Job:
Every line in the data below that has the word "консервированные" should be returned.

Segment Start: Data for the task

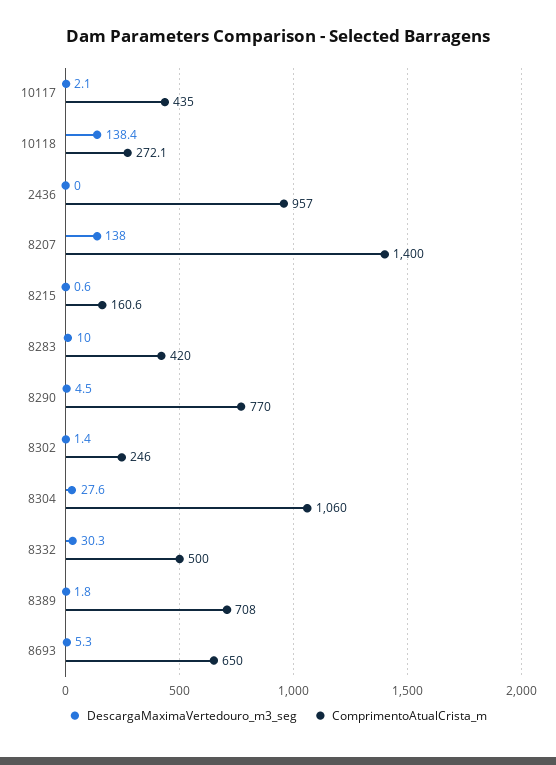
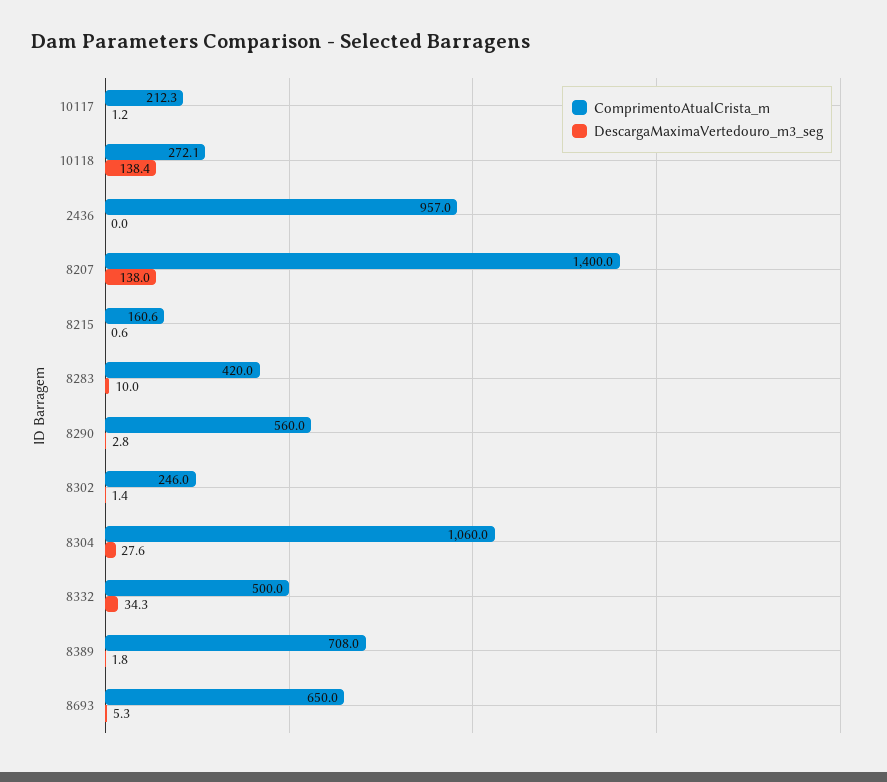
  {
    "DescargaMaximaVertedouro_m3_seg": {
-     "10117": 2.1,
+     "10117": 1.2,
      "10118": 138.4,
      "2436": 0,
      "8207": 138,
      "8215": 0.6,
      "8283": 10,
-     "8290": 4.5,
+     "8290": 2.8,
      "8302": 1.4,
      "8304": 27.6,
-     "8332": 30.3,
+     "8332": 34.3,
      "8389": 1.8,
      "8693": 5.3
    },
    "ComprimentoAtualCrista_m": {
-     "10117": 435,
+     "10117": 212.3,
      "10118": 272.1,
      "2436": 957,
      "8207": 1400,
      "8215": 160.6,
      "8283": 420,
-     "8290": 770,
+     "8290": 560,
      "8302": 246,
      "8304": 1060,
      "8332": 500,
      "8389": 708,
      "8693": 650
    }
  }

Segment End: Data for the task
Segment Start: Data for the task

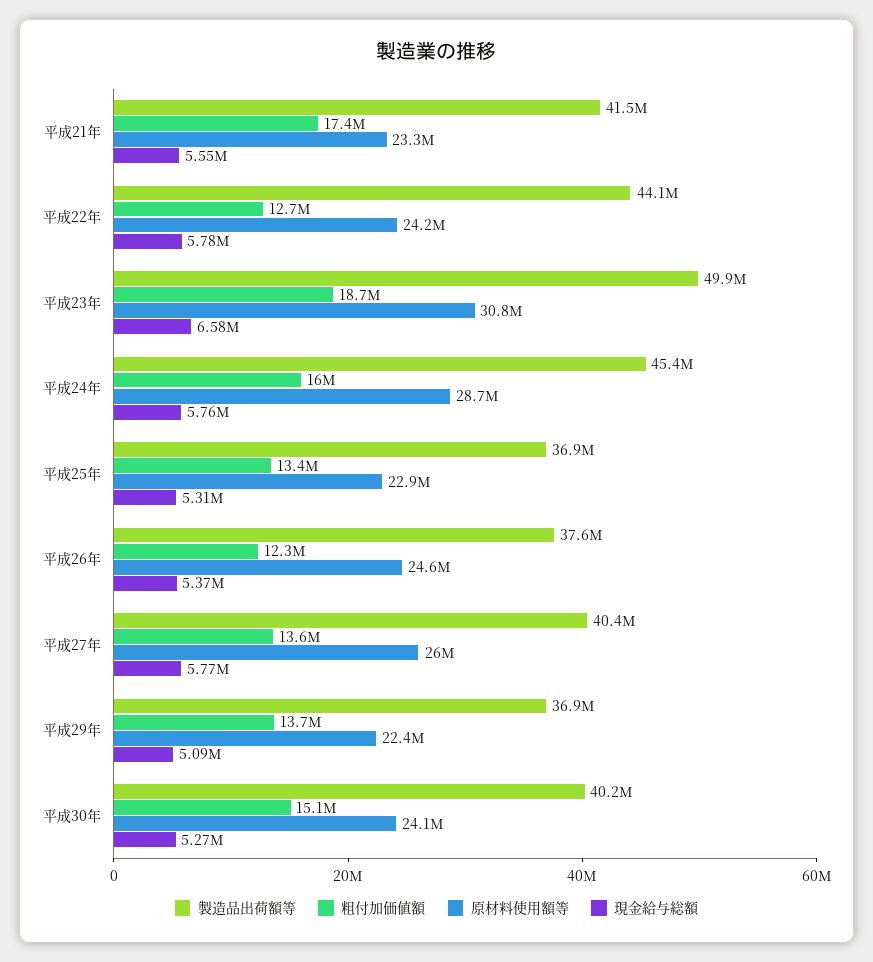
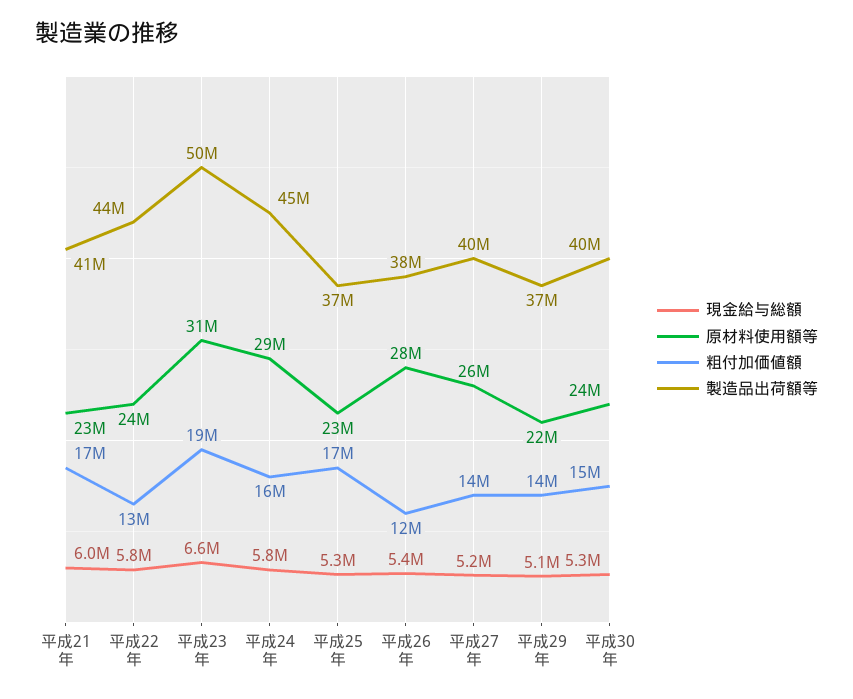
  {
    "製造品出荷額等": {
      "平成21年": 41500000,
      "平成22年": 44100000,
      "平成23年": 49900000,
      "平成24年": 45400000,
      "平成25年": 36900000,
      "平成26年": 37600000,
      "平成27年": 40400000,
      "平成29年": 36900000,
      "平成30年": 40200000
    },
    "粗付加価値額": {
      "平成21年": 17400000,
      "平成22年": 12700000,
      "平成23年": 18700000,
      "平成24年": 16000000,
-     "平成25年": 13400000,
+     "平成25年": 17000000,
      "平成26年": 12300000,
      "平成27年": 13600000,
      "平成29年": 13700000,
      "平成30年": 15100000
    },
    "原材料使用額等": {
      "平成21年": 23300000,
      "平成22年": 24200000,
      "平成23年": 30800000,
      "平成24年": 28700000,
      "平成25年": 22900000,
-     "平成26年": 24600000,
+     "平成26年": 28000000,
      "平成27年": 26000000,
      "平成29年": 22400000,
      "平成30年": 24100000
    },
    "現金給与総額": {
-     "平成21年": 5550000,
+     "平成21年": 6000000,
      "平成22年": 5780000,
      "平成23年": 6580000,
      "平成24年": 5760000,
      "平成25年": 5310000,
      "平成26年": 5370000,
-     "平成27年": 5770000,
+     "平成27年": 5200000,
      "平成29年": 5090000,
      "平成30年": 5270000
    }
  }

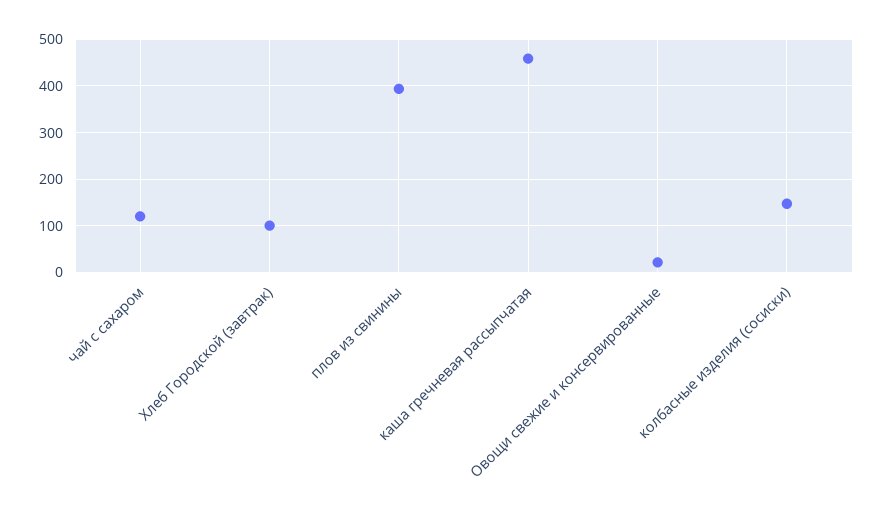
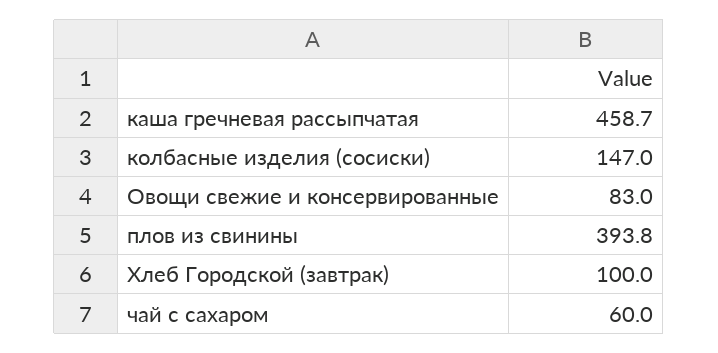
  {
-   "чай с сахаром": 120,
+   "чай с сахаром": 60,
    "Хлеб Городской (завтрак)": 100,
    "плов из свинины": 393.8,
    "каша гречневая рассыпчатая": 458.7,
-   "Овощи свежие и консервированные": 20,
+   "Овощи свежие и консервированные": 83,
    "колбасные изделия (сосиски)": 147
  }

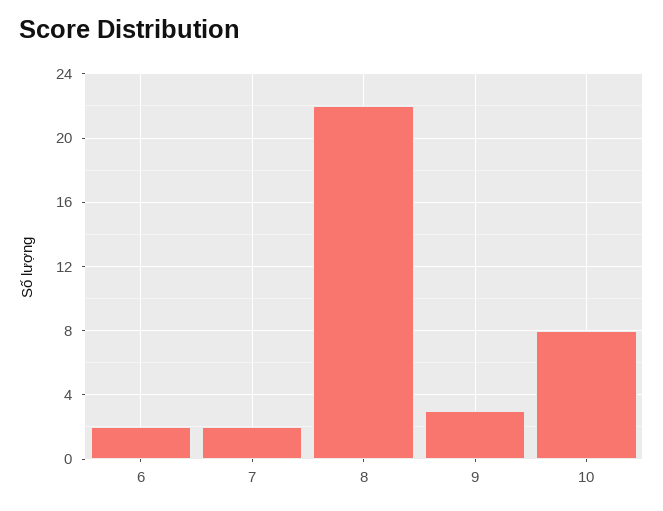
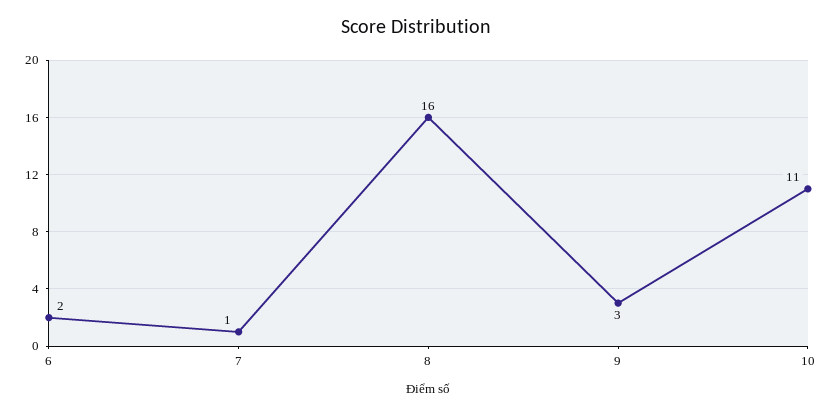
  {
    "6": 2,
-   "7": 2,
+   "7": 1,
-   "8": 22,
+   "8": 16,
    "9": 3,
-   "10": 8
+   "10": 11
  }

Segment End: Data for the task

The completed task:
-   "Овощи свежие и консервированные": 20,
+   "Овощи свежие и консервированные": 83,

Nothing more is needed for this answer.